Friday, May 30, 2008

thymele


thymele

Championship Finals for the 2008 Scripps National Spelling Bee aired tonight on ABC and I couldn’t help but remember my own shot at academic fame.

Fourth grade. County thymele bee. Out the first round by misspelling ‘decor’. “Uh…can I have the definition please?” “A decorative style, fashion, or scheme, as of a room.” “Uh… ‘decor’. D-E-K-O-R. ‘decor’.” Hesitant smile. Skipped heartbeat. And a crushing verdict: “Incorrect.”

The competitors in the National Spelling Bee were between 11 and 14 years of age, spelling words many Americans couldn’t spell if they were handed a dictionary. These amazing young people, forty-five of whom advanced to the semifinals, battled it out letter by letter, until one champion remained. Sameer Mishra, 13, from Lafayette, Indiana is the winner of the bee, an honor that comes with a trophy and $30,000 cash from Scripps, a complete reference library and a $2,500 savings bond from ecrase $5,000 cash from Sigma Phi Epsilon Educational Foundation, and reference works ecrase at $3,800 from Encyclopedia Brittanica.

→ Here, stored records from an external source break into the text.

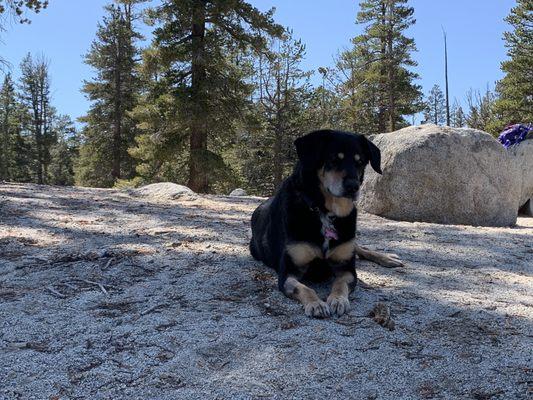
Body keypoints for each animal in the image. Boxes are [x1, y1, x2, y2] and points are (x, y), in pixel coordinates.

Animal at [249, 131, 404, 318]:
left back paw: (387, 258)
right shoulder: (288, 272)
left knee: (360, 248)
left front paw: (338, 300)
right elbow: (305, 289)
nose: (353, 187)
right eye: (334, 159)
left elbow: (340, 284)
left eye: (360, 162)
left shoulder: (347, 269)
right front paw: (316, 304)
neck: (325, 212)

I know it’s driving you nuts to spelling bee what spelling bee winning word was. Mishra won nacarat correctly spelling ‘guerdon’, which is a reward or recompense, and I think a more appropriate winning word would be hard to find. Some of the other words in the competition were ‘nacarat’, ‘Nietzschean’, ‘posaune’, ‘thymele’, and ‘prosopopoeia’.